** Data records follows **

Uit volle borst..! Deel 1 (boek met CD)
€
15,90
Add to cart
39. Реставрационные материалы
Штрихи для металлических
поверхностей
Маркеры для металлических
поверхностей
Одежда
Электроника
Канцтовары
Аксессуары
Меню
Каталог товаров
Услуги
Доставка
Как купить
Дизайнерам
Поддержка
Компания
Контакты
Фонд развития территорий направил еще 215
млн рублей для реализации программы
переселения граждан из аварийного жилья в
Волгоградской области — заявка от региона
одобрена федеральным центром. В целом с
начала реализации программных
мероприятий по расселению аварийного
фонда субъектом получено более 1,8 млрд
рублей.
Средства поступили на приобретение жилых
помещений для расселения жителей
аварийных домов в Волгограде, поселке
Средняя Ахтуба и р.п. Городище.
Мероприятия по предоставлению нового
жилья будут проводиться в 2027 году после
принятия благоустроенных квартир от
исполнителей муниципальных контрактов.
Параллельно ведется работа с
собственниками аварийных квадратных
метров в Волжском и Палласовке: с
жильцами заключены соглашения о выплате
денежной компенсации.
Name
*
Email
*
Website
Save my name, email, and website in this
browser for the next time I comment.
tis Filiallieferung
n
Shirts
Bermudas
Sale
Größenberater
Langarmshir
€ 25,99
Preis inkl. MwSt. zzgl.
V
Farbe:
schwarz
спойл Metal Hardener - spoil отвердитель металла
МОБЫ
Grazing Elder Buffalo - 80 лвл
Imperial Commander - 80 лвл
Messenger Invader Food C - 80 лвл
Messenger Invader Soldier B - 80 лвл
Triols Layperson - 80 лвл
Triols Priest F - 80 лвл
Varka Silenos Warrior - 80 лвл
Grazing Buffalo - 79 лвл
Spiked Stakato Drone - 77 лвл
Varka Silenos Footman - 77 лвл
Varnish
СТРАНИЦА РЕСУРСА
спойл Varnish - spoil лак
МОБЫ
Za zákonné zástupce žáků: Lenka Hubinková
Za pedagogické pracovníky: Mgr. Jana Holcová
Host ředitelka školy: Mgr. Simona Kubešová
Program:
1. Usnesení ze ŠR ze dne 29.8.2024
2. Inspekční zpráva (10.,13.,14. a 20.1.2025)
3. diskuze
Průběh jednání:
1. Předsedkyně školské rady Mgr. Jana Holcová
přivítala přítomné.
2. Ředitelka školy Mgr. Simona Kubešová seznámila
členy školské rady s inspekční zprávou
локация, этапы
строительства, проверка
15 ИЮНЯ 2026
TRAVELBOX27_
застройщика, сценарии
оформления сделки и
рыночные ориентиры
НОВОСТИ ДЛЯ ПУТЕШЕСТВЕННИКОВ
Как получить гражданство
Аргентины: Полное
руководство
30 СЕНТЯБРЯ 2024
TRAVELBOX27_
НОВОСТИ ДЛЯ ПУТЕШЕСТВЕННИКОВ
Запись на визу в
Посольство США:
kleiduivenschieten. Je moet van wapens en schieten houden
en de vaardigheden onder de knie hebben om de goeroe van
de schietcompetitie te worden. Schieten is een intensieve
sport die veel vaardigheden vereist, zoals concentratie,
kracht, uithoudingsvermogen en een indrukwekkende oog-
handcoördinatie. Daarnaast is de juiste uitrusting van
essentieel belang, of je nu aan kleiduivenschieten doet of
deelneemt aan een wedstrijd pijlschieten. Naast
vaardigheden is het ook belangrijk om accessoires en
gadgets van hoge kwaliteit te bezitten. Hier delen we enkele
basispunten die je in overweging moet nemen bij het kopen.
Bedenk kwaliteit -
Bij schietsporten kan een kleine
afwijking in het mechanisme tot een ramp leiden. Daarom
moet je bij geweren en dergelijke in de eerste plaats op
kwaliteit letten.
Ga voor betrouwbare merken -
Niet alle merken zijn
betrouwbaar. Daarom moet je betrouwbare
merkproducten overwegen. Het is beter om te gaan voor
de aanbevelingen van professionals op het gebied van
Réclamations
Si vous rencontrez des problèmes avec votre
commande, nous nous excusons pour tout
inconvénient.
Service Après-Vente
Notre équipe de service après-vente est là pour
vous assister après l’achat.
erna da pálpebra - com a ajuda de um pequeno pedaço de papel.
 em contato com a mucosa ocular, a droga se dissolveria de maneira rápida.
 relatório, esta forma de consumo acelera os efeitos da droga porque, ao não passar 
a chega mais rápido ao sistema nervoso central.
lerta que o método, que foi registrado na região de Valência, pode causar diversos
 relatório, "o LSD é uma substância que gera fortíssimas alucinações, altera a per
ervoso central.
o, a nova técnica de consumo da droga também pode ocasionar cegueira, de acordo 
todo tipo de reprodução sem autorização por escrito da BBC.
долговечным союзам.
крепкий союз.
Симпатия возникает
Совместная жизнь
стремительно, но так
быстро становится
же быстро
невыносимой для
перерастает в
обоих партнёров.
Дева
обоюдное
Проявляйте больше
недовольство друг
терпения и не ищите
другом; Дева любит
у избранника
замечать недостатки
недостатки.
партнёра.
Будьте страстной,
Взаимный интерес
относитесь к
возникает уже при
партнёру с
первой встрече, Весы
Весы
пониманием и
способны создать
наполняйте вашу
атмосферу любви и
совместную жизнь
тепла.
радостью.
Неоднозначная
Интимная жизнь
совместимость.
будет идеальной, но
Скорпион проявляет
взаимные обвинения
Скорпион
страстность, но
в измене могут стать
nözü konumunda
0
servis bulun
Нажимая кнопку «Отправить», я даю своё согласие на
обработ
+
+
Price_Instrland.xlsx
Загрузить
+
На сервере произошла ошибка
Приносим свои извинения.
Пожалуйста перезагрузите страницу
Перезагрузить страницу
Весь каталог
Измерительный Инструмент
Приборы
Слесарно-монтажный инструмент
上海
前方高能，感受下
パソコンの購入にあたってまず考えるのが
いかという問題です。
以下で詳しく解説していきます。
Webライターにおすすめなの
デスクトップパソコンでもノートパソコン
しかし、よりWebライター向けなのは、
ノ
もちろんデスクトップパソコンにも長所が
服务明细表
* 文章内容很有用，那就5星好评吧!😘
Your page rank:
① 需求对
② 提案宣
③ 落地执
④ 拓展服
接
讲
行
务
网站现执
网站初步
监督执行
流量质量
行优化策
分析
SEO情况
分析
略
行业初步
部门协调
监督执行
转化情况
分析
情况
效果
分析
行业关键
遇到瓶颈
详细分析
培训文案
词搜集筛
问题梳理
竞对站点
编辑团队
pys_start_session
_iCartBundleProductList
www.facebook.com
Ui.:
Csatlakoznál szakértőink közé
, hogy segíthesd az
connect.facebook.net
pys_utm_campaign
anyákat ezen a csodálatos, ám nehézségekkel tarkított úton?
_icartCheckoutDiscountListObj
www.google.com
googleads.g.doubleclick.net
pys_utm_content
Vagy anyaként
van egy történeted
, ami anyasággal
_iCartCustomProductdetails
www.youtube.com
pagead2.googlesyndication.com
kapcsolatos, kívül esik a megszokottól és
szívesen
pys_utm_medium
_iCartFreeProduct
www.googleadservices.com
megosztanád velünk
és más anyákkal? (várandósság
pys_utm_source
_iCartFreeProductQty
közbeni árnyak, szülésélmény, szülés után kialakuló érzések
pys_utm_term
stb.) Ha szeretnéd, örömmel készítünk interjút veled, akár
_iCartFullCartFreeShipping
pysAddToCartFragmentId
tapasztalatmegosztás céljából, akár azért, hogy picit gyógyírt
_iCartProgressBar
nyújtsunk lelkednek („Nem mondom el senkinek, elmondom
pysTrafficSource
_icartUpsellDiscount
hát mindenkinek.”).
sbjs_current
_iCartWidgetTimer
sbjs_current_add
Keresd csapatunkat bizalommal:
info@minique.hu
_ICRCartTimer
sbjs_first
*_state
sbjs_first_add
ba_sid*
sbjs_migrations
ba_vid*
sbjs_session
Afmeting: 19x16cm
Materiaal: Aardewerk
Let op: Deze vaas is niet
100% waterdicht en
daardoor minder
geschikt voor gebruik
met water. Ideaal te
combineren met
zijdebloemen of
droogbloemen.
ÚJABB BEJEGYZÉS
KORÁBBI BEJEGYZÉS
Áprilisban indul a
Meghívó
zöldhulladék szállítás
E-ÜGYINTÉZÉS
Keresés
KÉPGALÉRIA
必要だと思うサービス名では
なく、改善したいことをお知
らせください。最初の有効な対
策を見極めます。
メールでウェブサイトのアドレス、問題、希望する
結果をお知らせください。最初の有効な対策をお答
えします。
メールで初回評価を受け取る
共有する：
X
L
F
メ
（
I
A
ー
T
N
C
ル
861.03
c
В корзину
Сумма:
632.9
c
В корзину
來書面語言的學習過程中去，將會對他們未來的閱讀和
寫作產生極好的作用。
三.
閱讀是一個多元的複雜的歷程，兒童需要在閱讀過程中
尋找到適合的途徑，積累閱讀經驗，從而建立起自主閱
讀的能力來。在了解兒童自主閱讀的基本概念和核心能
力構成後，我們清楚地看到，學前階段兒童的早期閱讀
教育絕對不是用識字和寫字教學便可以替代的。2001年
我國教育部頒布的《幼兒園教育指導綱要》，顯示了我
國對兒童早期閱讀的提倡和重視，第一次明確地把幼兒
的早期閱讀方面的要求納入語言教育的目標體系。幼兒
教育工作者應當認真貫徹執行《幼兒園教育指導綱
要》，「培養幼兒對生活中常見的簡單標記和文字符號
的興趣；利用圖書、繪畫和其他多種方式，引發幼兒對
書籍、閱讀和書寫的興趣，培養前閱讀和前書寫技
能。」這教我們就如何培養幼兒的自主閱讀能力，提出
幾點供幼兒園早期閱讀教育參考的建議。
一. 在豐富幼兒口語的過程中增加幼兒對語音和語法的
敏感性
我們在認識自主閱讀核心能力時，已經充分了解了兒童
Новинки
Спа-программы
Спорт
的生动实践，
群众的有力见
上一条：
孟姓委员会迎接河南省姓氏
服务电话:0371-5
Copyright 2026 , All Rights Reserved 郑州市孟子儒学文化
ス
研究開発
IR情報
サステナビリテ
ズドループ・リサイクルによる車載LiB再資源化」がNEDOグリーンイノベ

** End of Data records **

What is being asked:
Your reply should consist only of the lines running from the line with "教育工作者應當認真貫徹執行《幼兒園教育指導綱" to the end of the listing, retyped exactly.

Exercise response:
教育工作者應當認真貫徹執行《幼兒園教育指導綱
要》，「培養幼兒對生活中常見的簡單標記和文字符號
的興趣；利用圖書、繪畫和其他多種方式，引發幼兒對
書籍、閱讀和書寫的興趣，培養前閱讀和前書寫技
能。」這教我們就如何培養幼兒的自主閱讀能力，提出
幾點供幼兒園早期閱讀教育參考的建議。
一. 在豐富幼兒口語的過程中增加幼兒對語音和語法的
敏感性
我們在認識自主閱讀核心能力時，已經充分了解了兒童
Новинки
Спа-программы
Спорт
的生动实践，
群众的有力见
上一条：
孟姓委员会迎接河南省姓氏
服务电话:0371-5
Copyright 2026 , All Rights Reserved 郑州市孟子儒学文化
ス
研究開発
IR情報
サステナビリテ
ズドループ・リサイクルによる車載LiB再資源化」がNEDOグリーンイノベ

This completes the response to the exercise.